### Work instructions
Every line of the records below that holds the word "professioneel" belongs in the answer.

━━ Records to process ━━

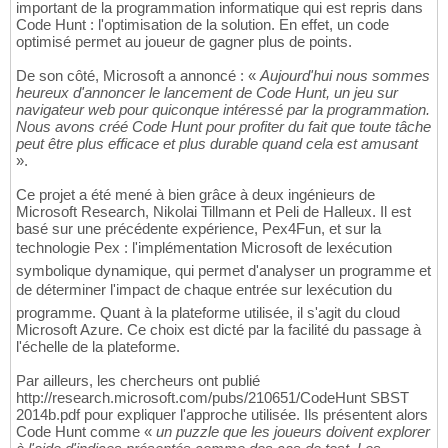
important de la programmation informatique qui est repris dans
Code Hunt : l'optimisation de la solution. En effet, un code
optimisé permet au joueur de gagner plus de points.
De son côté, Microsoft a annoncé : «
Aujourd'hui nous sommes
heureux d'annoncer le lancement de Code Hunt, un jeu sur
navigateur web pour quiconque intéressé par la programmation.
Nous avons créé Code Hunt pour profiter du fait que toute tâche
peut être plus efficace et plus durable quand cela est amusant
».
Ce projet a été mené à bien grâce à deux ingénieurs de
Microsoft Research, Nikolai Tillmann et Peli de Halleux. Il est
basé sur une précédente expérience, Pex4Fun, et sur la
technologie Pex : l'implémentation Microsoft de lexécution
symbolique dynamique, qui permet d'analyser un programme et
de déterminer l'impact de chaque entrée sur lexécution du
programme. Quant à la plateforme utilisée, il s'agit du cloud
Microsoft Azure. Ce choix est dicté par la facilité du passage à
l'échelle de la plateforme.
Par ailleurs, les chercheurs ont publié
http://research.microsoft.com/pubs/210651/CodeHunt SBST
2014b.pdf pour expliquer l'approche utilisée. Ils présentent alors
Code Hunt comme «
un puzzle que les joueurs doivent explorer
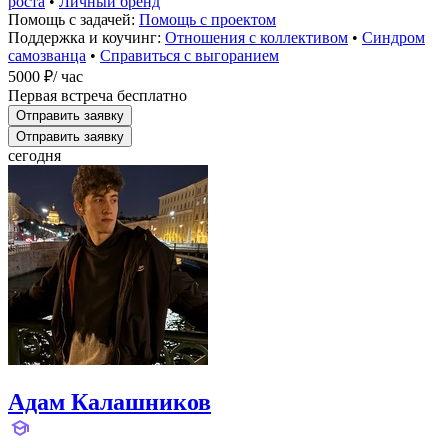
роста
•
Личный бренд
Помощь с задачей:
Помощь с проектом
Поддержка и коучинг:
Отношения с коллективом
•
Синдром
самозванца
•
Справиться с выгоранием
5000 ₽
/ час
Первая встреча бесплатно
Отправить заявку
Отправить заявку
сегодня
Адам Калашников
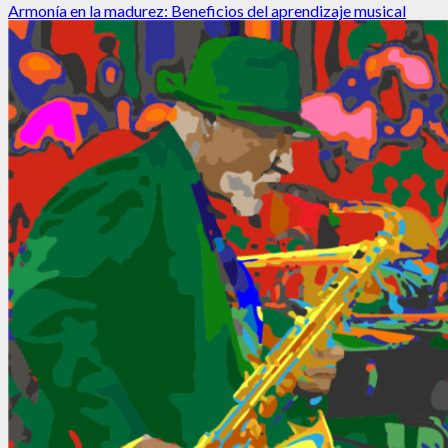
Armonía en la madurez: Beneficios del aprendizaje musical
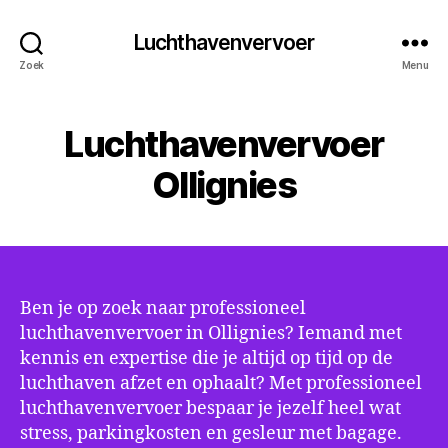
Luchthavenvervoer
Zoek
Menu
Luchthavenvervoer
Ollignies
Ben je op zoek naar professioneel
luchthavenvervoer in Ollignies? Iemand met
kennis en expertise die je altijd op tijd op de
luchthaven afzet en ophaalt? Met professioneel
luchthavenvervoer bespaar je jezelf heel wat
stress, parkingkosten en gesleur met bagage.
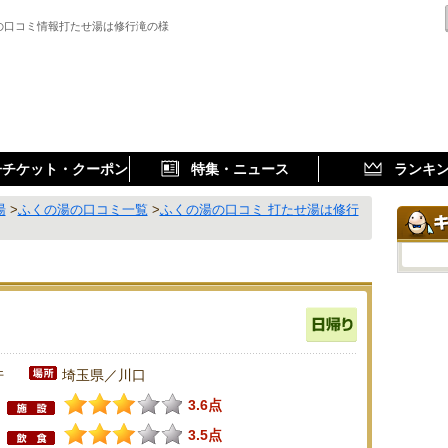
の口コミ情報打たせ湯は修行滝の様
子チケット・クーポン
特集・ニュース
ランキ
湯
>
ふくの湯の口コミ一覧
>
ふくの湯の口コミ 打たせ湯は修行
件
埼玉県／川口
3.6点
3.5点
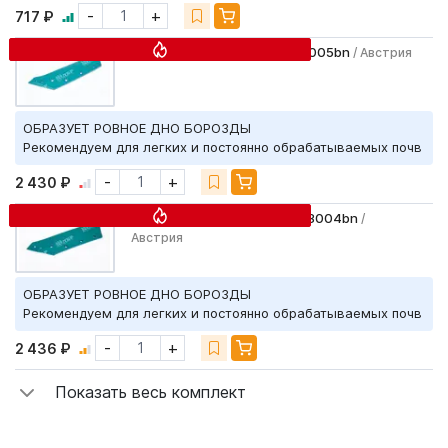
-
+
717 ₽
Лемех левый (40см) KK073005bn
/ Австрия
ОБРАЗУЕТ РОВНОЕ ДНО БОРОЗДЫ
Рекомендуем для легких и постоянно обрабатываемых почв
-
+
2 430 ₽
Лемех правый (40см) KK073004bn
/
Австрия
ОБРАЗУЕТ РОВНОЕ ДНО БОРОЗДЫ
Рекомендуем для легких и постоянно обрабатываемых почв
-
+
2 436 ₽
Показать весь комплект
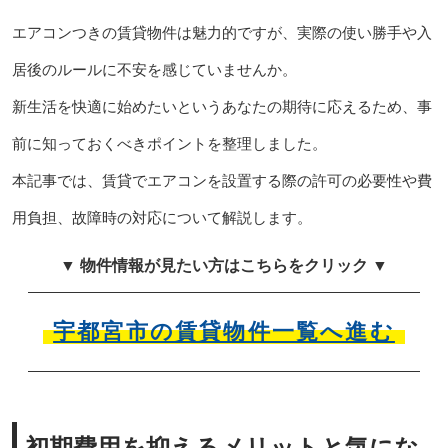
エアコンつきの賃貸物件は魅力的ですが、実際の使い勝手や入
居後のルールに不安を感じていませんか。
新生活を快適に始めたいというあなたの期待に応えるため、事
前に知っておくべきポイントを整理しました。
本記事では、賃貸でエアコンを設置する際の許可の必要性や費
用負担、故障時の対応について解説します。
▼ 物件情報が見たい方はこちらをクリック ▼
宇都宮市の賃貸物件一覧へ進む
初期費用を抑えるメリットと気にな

━━━

### Output of the exercise
Ben je op zoek naar professioneel
luchthaven afzet en ophaalt? Met professioneel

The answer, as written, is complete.